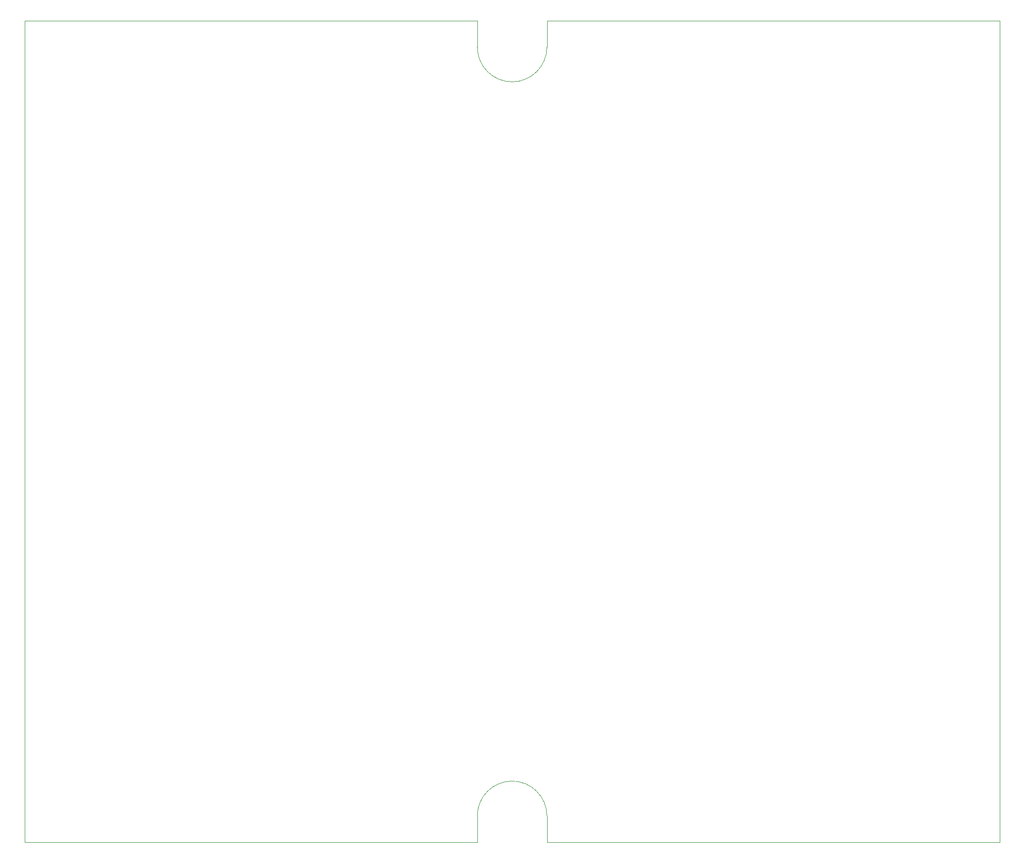
<source format=gbr>
G04 #@! TF.GenerationSoftware,KiCad,Pcbnew,5.0.1-33cea8e~67~ubuntu18.04.1*
G04 #@! TF.CreationDate,2020-01-20T06:57:41+00:00*
G04 #@! TF.ProjectId,neotron-32,6E656F74726F6E2D33322E6B69636164,[v1.2.1]*
G04 #@! TF.SameCoordinates,Original*
G04 #@! TF.FileFunction,Profile,NP*
%FSLAX46Y46*%
G04 Gerber Fmt 4.6, Leading zero omitted, Abs format (unit mm)*
G04 Created by KiCad (PCBNEW 5.0.1-33cea8e~67~ubuntu18.04.1) date Mon Jan 20 06:57:41 2020*
%MOMM*%
%LPD*%
G01*
G04 APERTURE LIST*
%ADD10C,0.050000*%
G04 APERTURE END LIST*
D10*
X160266000Y-158450000D02*
X237766000Y-158450000D01*
X148366000Y-158450000D02*
X148366000Y-158450000D01*
X160266000Y-153920000D02*
X160266000Y-158450000D01*
X148366000Y-153920000D02*
X148366000Y-158450000D01*
X160266000Y-153920000D02*
G75*
G03X148366000Y-153920000I-5950000J0D01*
G01*
X160266000Y-17780000D02*
X237766000Y-17780000D01*
X160266000Y-22310000D02*
X160266000Y-17780000D01*
X148366000Y-22310000D02*
X148366000Y-17780000D01*
X160266000Y-22310000D02*
G75*
G02X148366000Y-22310000I-5950000J0D01*
G01*
X237766000Y-17780000D02*
X237766000Y-158450000D01*
X70866000Y-158450000D02*
X148366000Y-158450000D01*
X70866000Y-17780000D02*
X148366000Y-17780000D01*
X70866000Y-17780000D02*
X70866000Y-158450000D01*
M02*

</source>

===============

**Your objective:** If a line in the entries contains the word "format", copy that line out.

**Reply to the exercise:**
<source format=gbr>
G04 Gerber Fmt 4.6, Leading zero omitted, Abs format (unit mm)*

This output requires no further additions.